There have been few detailed reports on respiratory depression due to overdoses of opioids in terminal cancer patients. We investigated the situation of treatment with opioid antagonists for respiratory depression that occurred after administration of opioid at optimal doses in terminal cancer patients, to clarify pathological changes as well as causative factors. In 2443 terminal cancer patients receiving opioids, 7 patients (0.3%) received opioid antagonists: 6, morphine (hydrochloride, 5; sulfate, 1); 1, oxycodone. The median dosage of opioids was 13.3 mg/d, as converted to morphine injection.

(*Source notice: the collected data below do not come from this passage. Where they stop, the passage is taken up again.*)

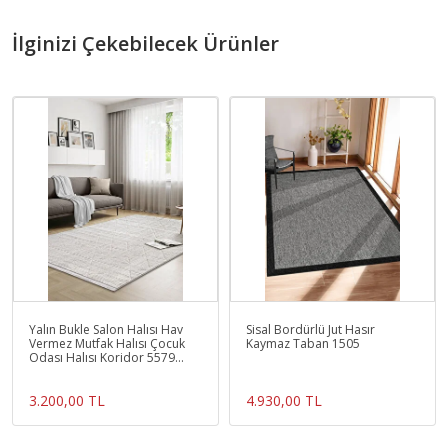
İlginizi Çekebilecek Ürünler
Yalın Bukle Salon Halısı Hav
Sisal Bordürlü Jut Hasır
Vermez Mutfak Halısı Çocuk
Kaymaz Taban 1505
Odası Halısı Koridor 5579
KREM
3.200,00 TL
4.930,00 TL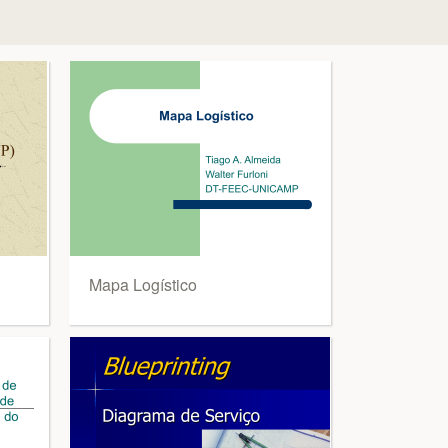
Mapa Logístico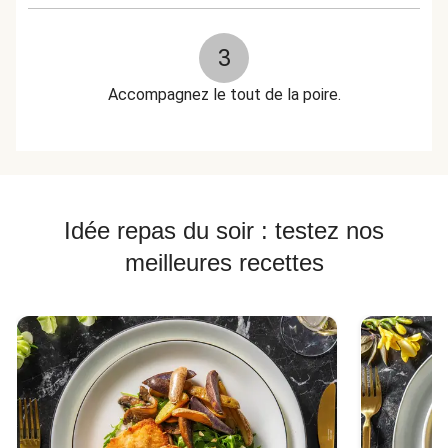
3
Accompagnez le tout de la poire.
Idée repas du soir : testez nos
meilleures recettes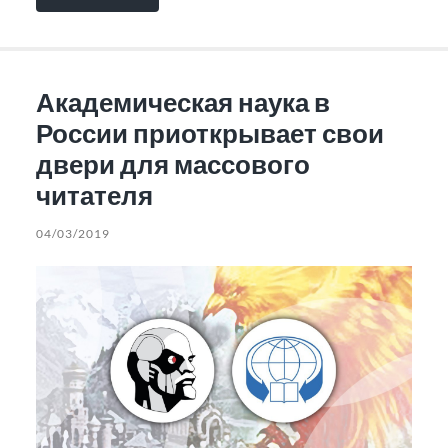
Академическая наука в
России приоткрывает свои
двери для массового
читателя
04/03/2019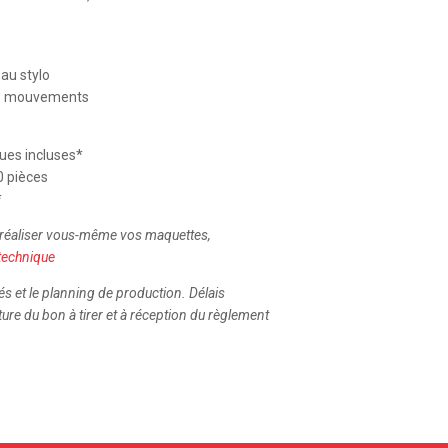
au stylo
es mouvements
ques incluses*
 pièces
*
 réaliser vous-même vos maquettes,
 technique
és et le planning de production. Délais
ure du bon à tirer et à réception du règlement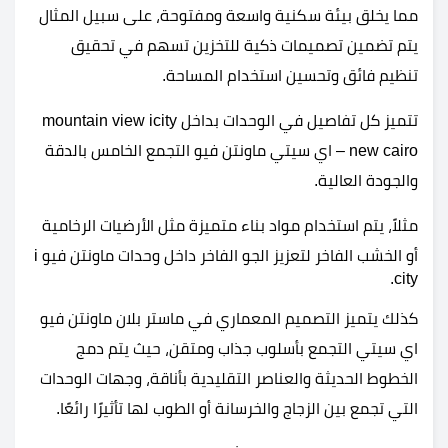
مما يخلق بيئة سكنية واسعة ومفتوحة، على سبيل المثال
يتم تضمين تصميمات ذكية للتخزين تسهم في تحقيق
تنظيم فائق وتحسين استخدام المساحة.
تتميز كل تفاصيل في الوحدات بداخل mountain view icity
new cairo – اي سيتي ماونتن فيو التجمع الخامس بالدقة
والجودة العالية.
مثلاً، يتم استخدام مواد بناء متميزة مثل الأرضيات الرخامية
أو الخشب الفاخر لتعزيز الجو الفاخر داخل وحدات ماونتن فيو i
city.
كذلك يتميز التصميم المعماري في ماستر بلان ماونتن فيو
اي سيتي التجمع بأسلوب جذاب ومتقن، حيث يتم دمج
الخطوط الحديثة والعناصر التقليدية بأناقة، وجهات الوحدات
التي تجمع بين الزجاج والخرسانة أو الطوب لها تأثيرًا رائعًا.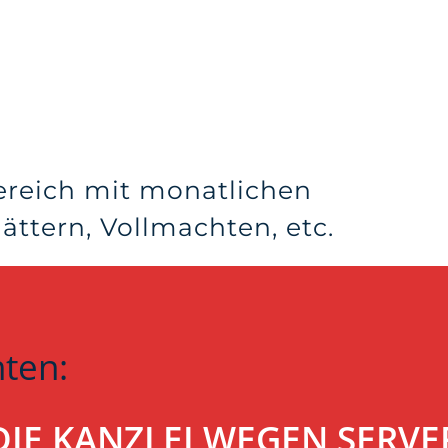
ereich mit monatlichen
ttern, Vollmachten, etc.
hten:
T DIE KANZLEI WEGEN SER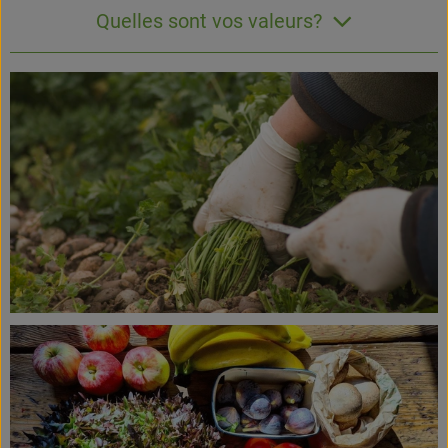
Quelles sont vos valeurs?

Respiratory depression occurred on this daily dose in 4 patients and after changed dose and route in 3 patients. Opioids were given through the vein in 6 patients and by the enteral route in 1 patient. Concomitant drugs included nonsteroidal anti-inflammatory drugs in 3 patients and zoledronic acid in 2 patients. In morphine-receiving patients, renal functions were significantly worsened at the time of administration of an opioid antagonist than the day before the start of opioid administration. These findings indicate that the proper use of opioids was safe and acceptable in almost all terminal cancer patients. In rare cases, however, a risk toward respiratory depression onset is indicated because morphine and morphine-6-glucuronide become relatively excessive owing to systemic debility due to disease progression, especially respiratory and renal dysfunctions. At the onset of respiratory depression, appropriate administration of an opioid antagonist mitigated the symptoms. Thereafter, opioid switching or continuous administration at reduced dosages of the same opioids prevented the occurrence of serious adverse events.

摘要

关于晚期癌症患者因过量使用阿片类药物导致呼吸抑制的详细报告很少。我们调查了晚期癌症患者在以最佳剂量使用阿片类药物后发生呼吸抑制时使用阿片类拮抗剂的治疗情况,以阐明病理变化及致病因素。在2443例接受阿片类药物治疗的晚期癌症患者中,7例(0.3%)接受了阿片类拮抗剂治疗:6例使用吗啡(盐酸吗啡5例;硫酸吗啡1例);1例使用羟考酮。阿片类药物的中位剂量经换算相当于吗啡注射液13.3mg/d。4例患者在该日剂量时发生呼吸抑制,3例在剂量和给药途径改变后发生。6例患者通过静脉给药,1例通过肠内途径给药。同时使用的药物包括3例患者使用非甾体抗炎药,2例患者使用唑来膦酸。在接受吗啡治疗的患者中,使用阿片类拮抗剂时的肾功能较开始使用阿片类药物前一天显著恶化。这些发现表明,在几乎所有晚期癌症患者中,正确使用阿片类药物是安全且可接受的。然而,在罕见情况下,由于疾病进展导致全身虚弱,尤其是呼吸和肾功能障碍,吗啡和吗啡-6-葡萄糖醛酸相对过量,提示存在呼吸抑制发作的风险。在呼吸抑制发作时,适当使用阿片类拮抗剂可缓解症状。此后,更换阿片类药物或降低相同阿片类药物的剂量持续给药可预防严重不良事件的发生。